EXERCISE INSTRUCTIONS - Copy the data that appears below exactly. Drop the pictures.

Data records
=-=-=
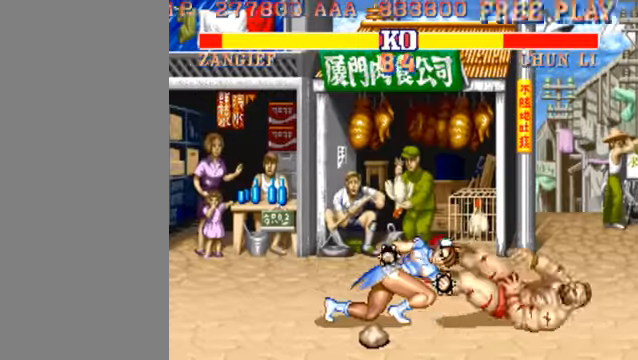
{"buttons": [], "left_stick": "left", "events": [[300, "left_stick", "center"], [400, "left_stick", "left"]]}
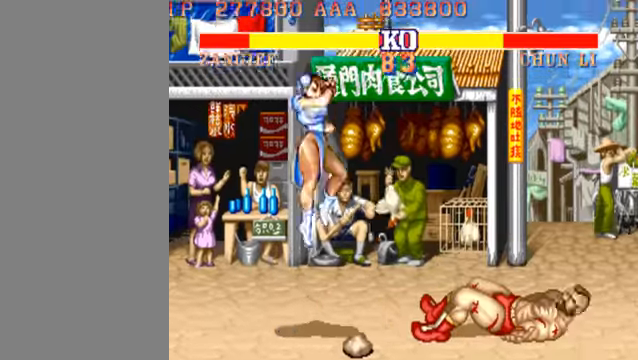
{"buttons": [], "left_stick": "left", "events": []}
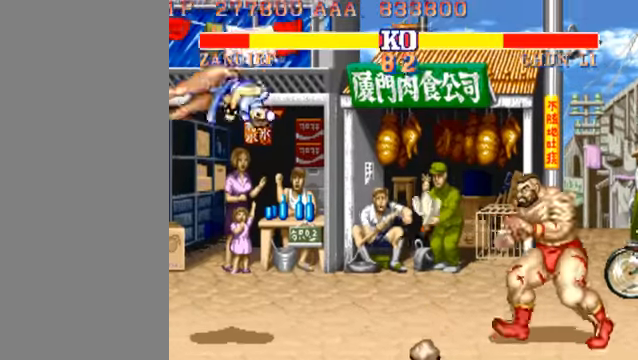
{"buttons": [], "left_stick": "left", "events": []}
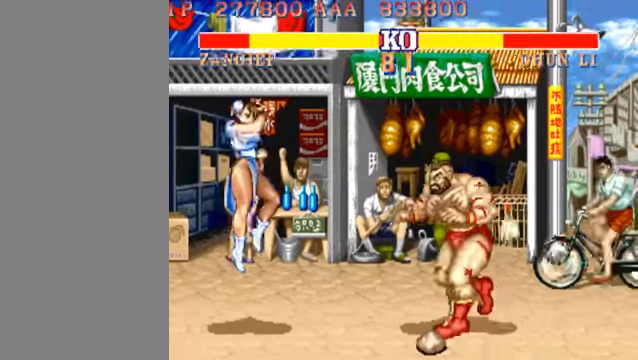
{"buttons": [], "left_stick": "left", "events": []}
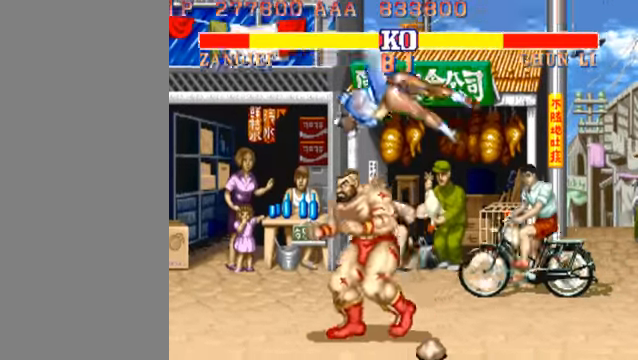
{"buttons": [], "left_stick": "left", "events": [[200, "HK", "down"], [333, "HK", "up"]]}
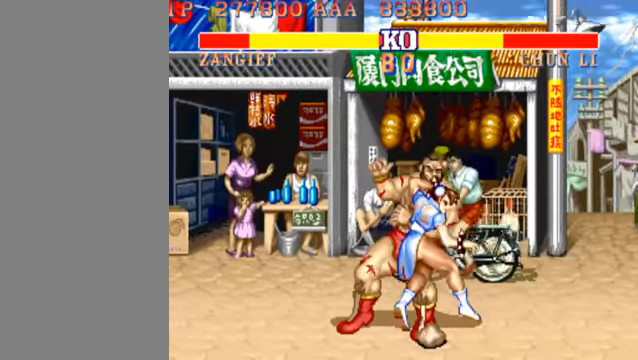
{"buttons": [], "left_stick": "left", "events": []}
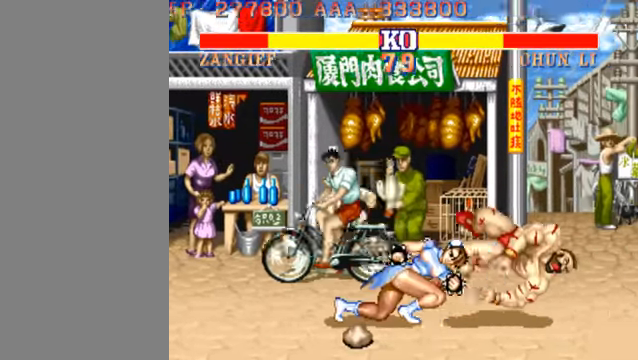
{"buttons": [], "left_stick": "left", "events": [[166, "HK", "down"], [300, "HK", "up"]]}
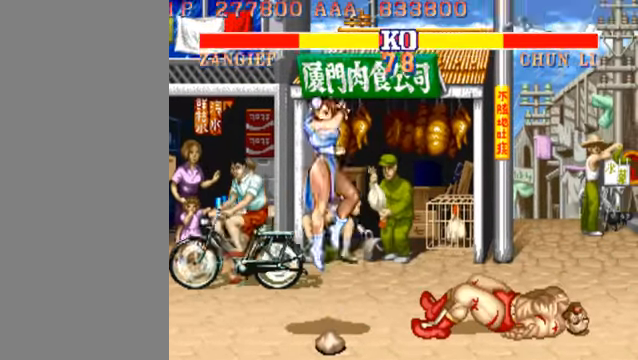
{"buttons": [], "left_stick": "left", "events": [[33, "HK", "down"], [166, "HK", "up"]]}
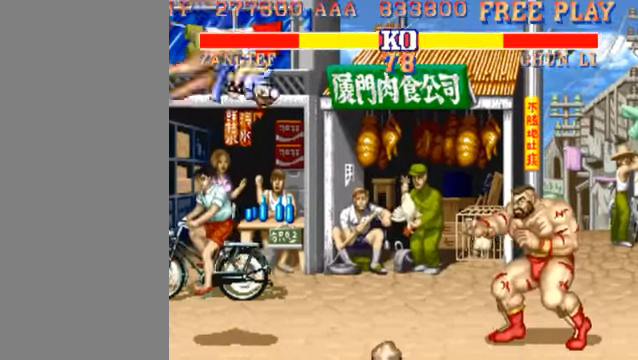
{"buttons": [], "left_stick": "left", "events": []}
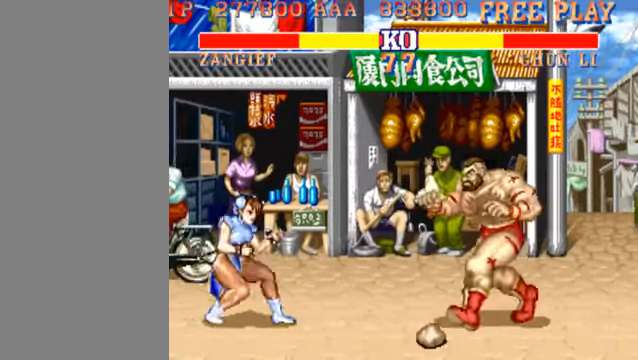
{"buttons": [], "left_stick": "left", "events": []}
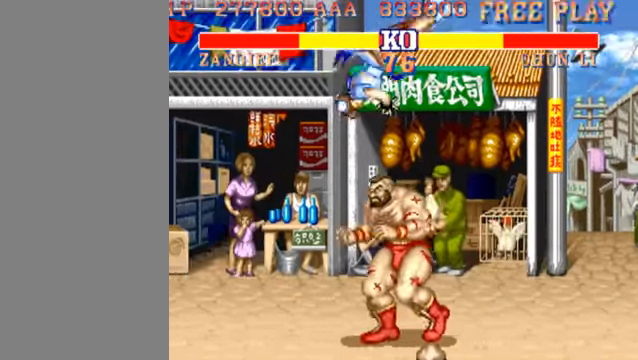
{"buttons": [], "left_stick": "left", "events": [[234, "HK", "down"], [500, "HK", "up"]]}
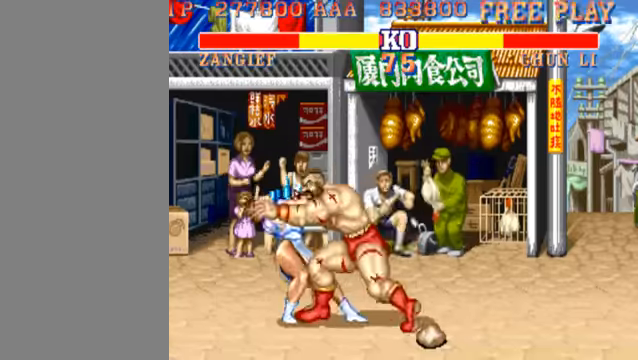
{"buttons": [], "left_stick": "left", "events": []}
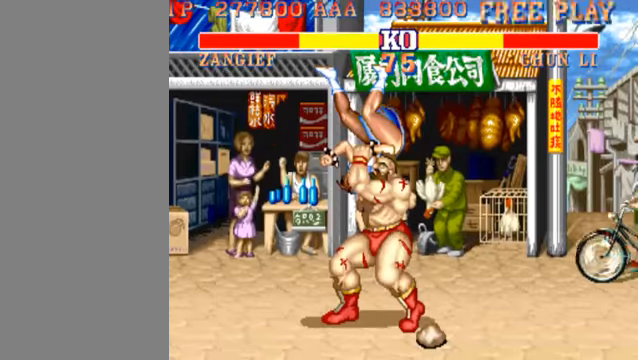
{"buttons": [], "left_stick": "left", "events": []}
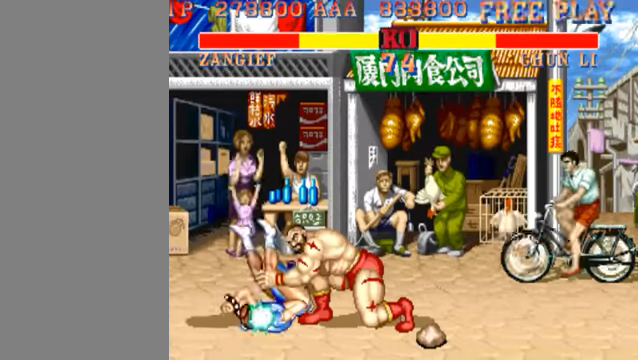
{"buttons": [], "left_stick": "left", "events": []}
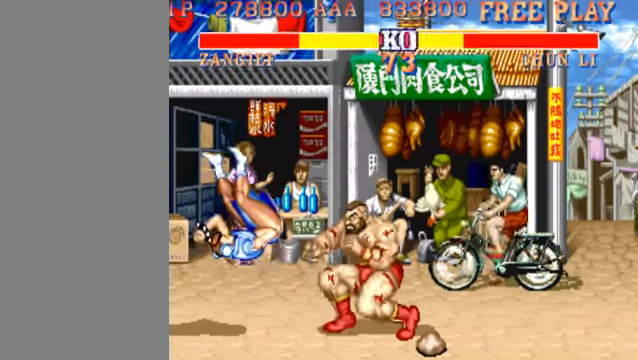
{"buttons": [], "left_stick": "left", "events": []}
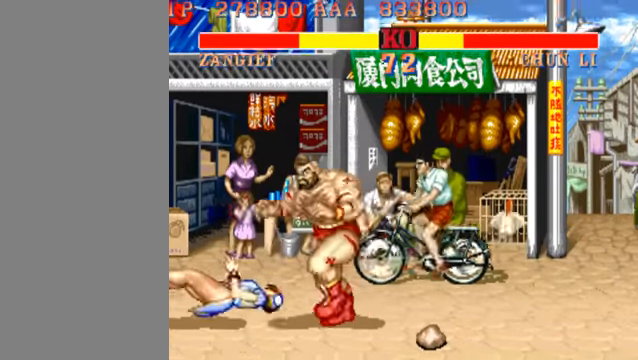
{"buttons": [], "left_stick": "center", "events": [[467, "left_stick", "center"]]}
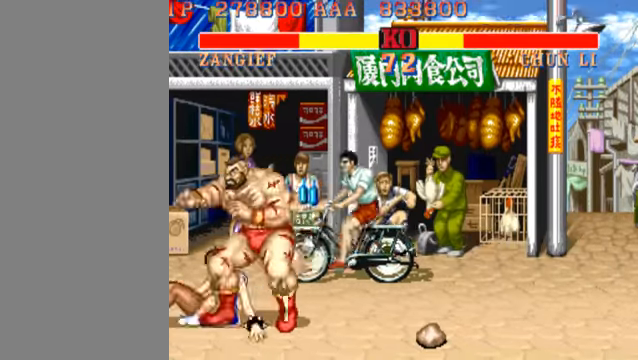
{"buttons": [], "left_stick": "center", "events": [[100, "MK", "down"], [267, "MK", "up"]]}
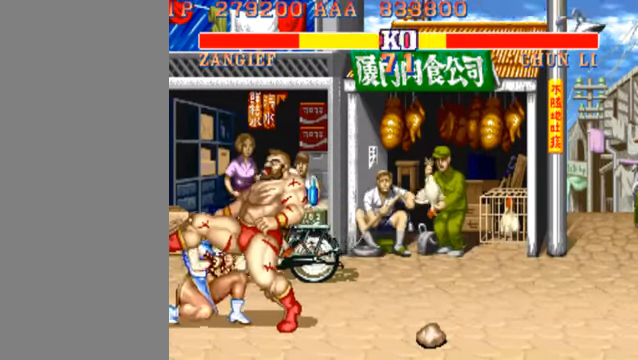
{"buttons": [], "left_stick": "center", "events": [[34, "left_stick", "left"], [234, "left_stick", "up-right"], [267, "LP", "down"], [334, "left_stick", "center"], [434, "LP", "up"]]}
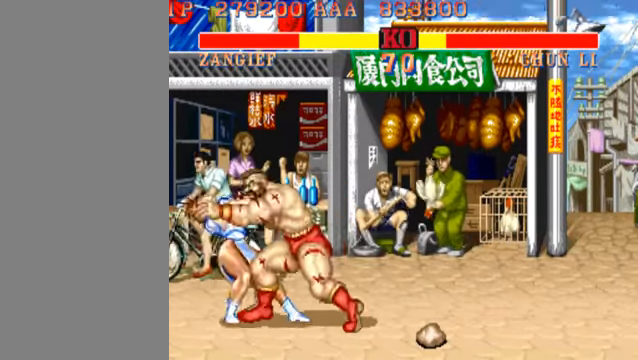
{"buttons": [], "left_stick": "center", "events": []}
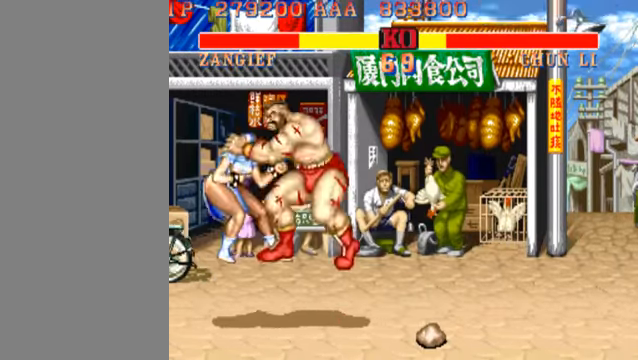
{"buttons": [], "left_stick": "center", "events": []}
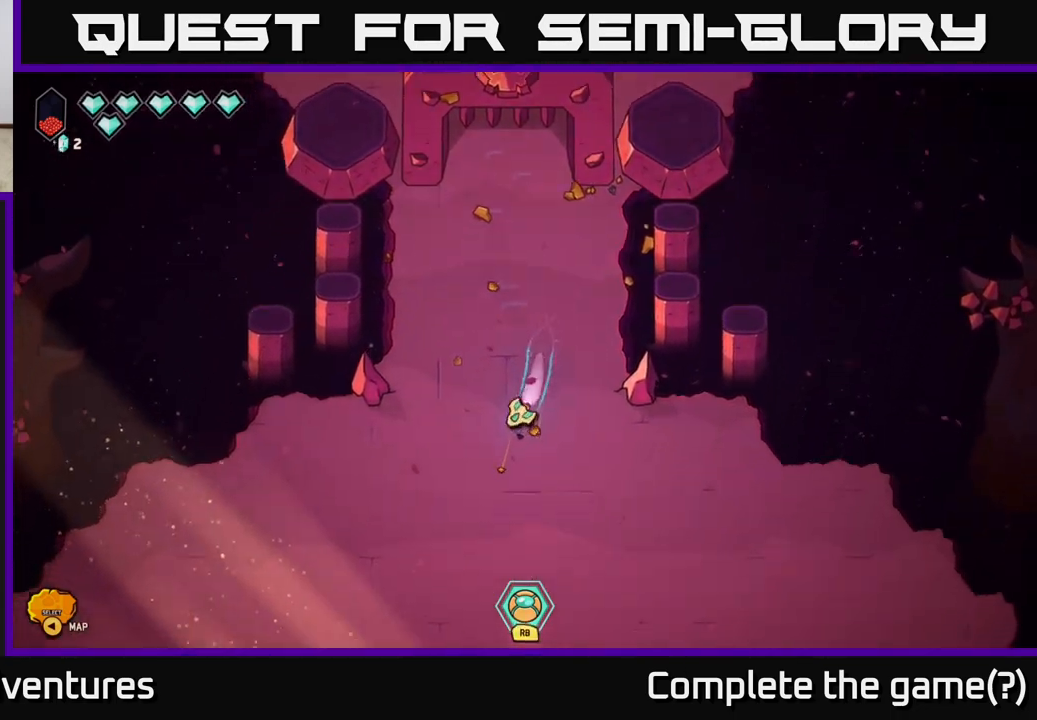
Gameplay with a controller (Xbox layout); each line is a JSON object with the inputs held at the frame after it. "events" lists button and stick changes between this image and that frame as [ms after this image, input, new state], when the widget could be followed in between.
{"buttons": [], "left_stick": "down-left", "right_stick": "center", "events": [[283, "L2", "up"]]}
=-=-=
YOUR SOLUTION -
{"buttons": [], "left_stick": "left", "events": [[300, "left_stick", "center"], [400, "left_stick", "left"]]}
{"buttons": [], "left_stick": "left", "events": []}
{"buttons": [], "left_stick": "left", "events": []}
{"buttons": [], "left_stick": "left", "events": []}
{"buttons": [], "left_stick": "left", "events": [[200, "HK", "down"], [333, "HK", "up"]]}
{"buttons": [], "left_stick": "left", "events": []}
{"buttons": [], "left_stick": "left", "events": [[166, "HK", "down"], [300, "HK", "up"]]}
{"buttons": [], "left_stick": "left", "events": [[33, "HK", "down"], [166, "HK", "up"]]}
{"buttons": [], "left_stick": "left", "events": []}
{"buttons": [], "left_stick": "left", "events": []}
{"buttons": [], "left_stick": "left", "events": [[234, "HK", "down"], [500, "HK", "up"]]}
{"buttons": [], "left_stick": "left", "events": []}
{"buttons": [], "left_stick": "left", "events": []}
{"buttons": [], "left_stick": "left", "events": []}
{"buttons": [], "left_stick": "left", "events": []}
{"buttons": [], "left_stick": "center", "events": [[467, "left_stick", "center"]]}
{"buttons": [], "left_stick": "center", "events": [[100, "MK", "down"], [267, "MK", "up"]]}
{"buttons": [], "left_stick": "center", "events": [[34, "left_stick", "left"], [234, "left_stick", "up-right"], [267, "LP", "down"], [334, "left_stick", "center"], [434, "LP", "up"]]}
{"buttons": [], "left_stick": "center", "events": []}
{"buttons": [], "left_stick": "center", "events": []}
Gameplay with a controller (Xbox layout); each line is a JSON object with the inputs held at the frame after it. "events" lists button and stick changes between this image and that frame as [ms after this image, input, new state], when the widget could be followed in between.
{"buttons": [], "left_stick": "down-left", "right_stick": "center", "events": [[283, "L2", "up"]]}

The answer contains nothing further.